Kaiser Permanente reported last year that 21 percent of its 110 million patient interactions in 2015 were e-visits. Officials there predict that by 2020 e-visits will exceed in-person visits. (Kaiser Permanente is not affiliated with Kaiser Health News, which is an editorially independent program of the Kaiser Family Foundation.)
Q: What restrictions do health plans, Medicare and Medicaid put on e-visits?
Health plan coverage varies, but most private insurers cover e-visits, and 34 states and the District of Columbia require that they do. A few states still require that a patient relationship be established with an in-person visit before the provider can bill for an e-visit. Check with your insurer about its policies.
Medicare’s coverage of e-visits is more restrictive. First, e-visits must take the place of an in-person visit. Second, with exceptions allowed under February’s budget law, Medicare largely restricts e-visits to those that occur in rural areas that have a shortage of doctors and/or hospitals. And third, most e-visits can’t occur when the patient is at home. They can be done from a variety of other locations, such as a rural health clinic, a dialysis center or skilled nursing facility. A bill in Congress would loosen that restriction.
In contrast, almost all state Medicaid programs cover e-visits in the home. But restrictions still apply. For example, only 22 states cover remote patient monitoring for Medicaid enrollees.
Q: Do I need special computer equipment?
No. E-visits and other forms of telemedicine are done over commonly available computers, laptops, tablets and smartphones — and are typically encrypted to protect privacy. Specialized equipment is usually needed for remote monitoring, such as blood pressure or heart rate. One vexing barrier: broadband availability in rural areas. Also, millions of low-income and older Americans still lack Wi-Fi in their homes.
Q: What services can I get through telemedicine?
Most e-visits are for primary care or follow-up services, such as assessing symptoms or checking on people who have had a medical procedure. But a growing number — no one keeps national statistics — cater to people with chronic conditions who are being monitored at home, said Kwong.
Dermatology e-visits are becoming especially common. You can send a close-up photo of a skin rash, mole or other problem for an immediate assessment. Psychotherapy by e-visit is also expanding.
Sometimes an e-visit may provide an initial medical assessment for an injury, wound or illness that is clearly not life-threatening. Some cities are testing ambulance services that use telemedicine to triage whether people need a trip to the hospital.
Q: Will I save money if I do an e-visit instead of going into the doctor’s office?
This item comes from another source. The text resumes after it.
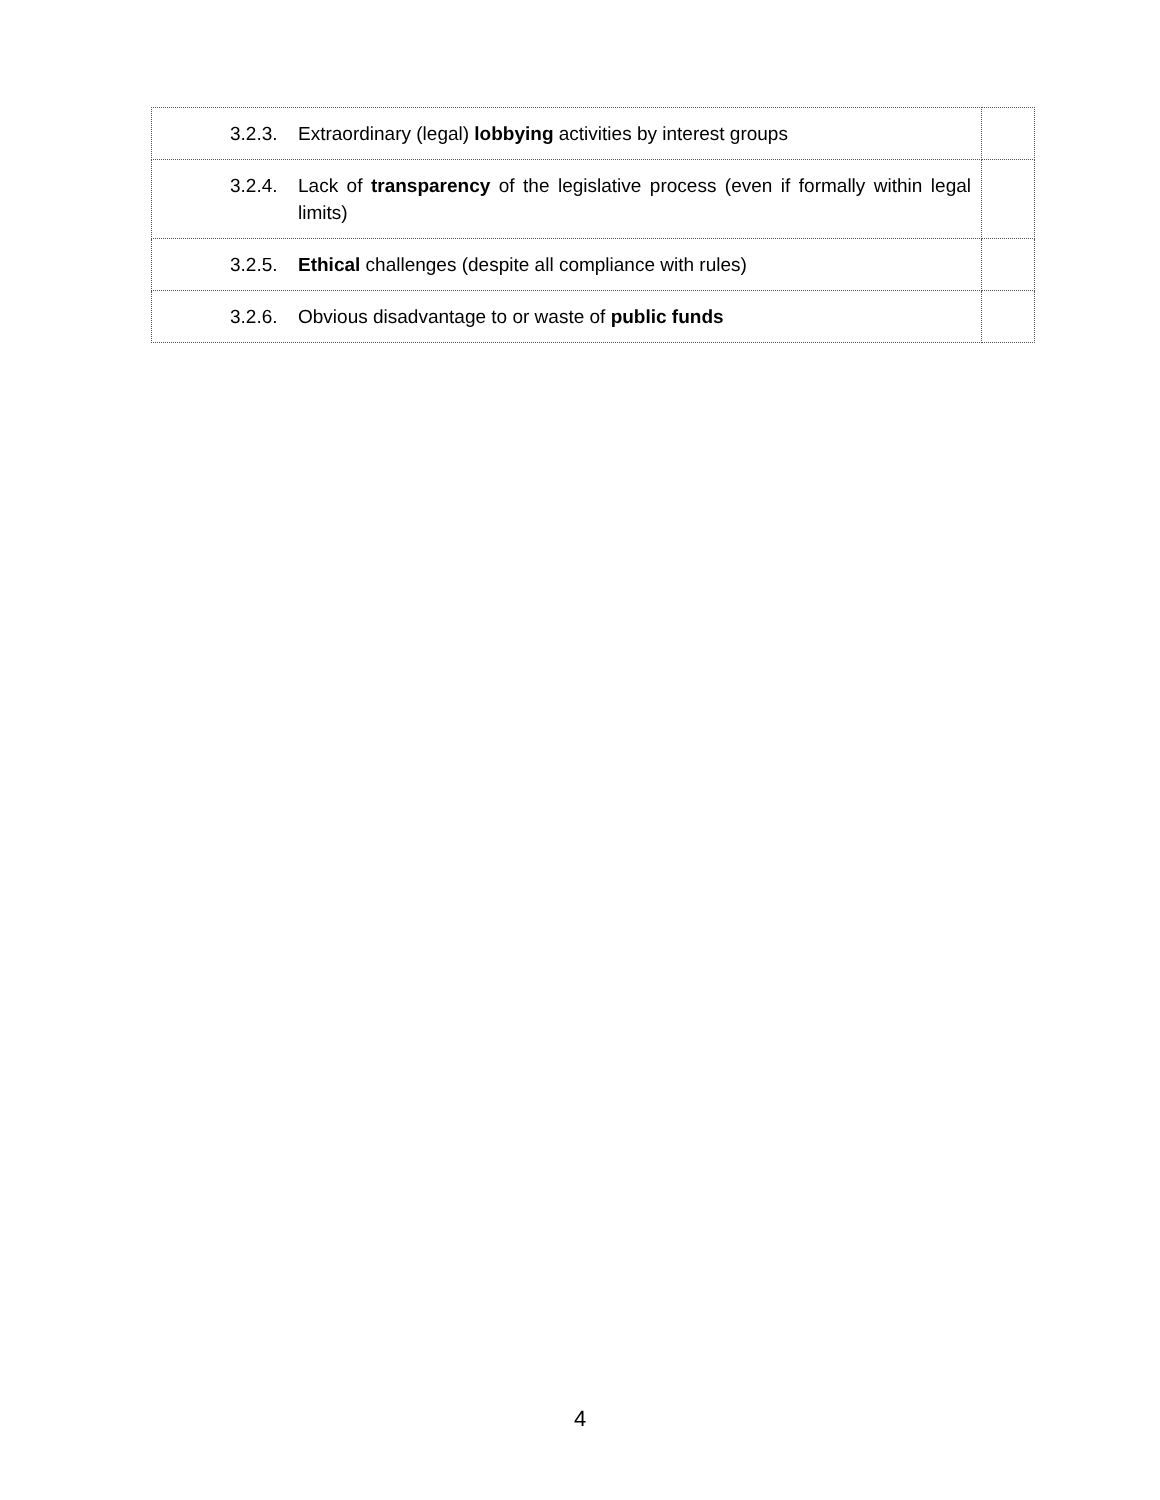| 3.2.3. Extraordinary (legal) lobbying activities by interest groups | |
| 3.2.4. Lack of transparency of the legislative process (even if formally within legal limits) | |
| 3.2.5. Ethical challenges (despite all compliance with rules) | |
| 3.2.6. Obvious disadvantage to or waste of public funds | |
4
E-visits are generally less expensive than a trip to the doctor, but you may not see the difference if your insurance covers both with only a small copay or no copay. If you have a large deductible, however, an e-visit may mean you pay less out-of-pocket for that encounter.
Some states require insurers to make equal reimbursements for in-office and telemedicine consultations on simple matters.
Q: Are there downsides or risks with telemedicine and e-visits?
There’s no evidence so far that your risk of being diagnosed wrongly or treated inappropriately is any greater with an e-visit compared to an in-person visit.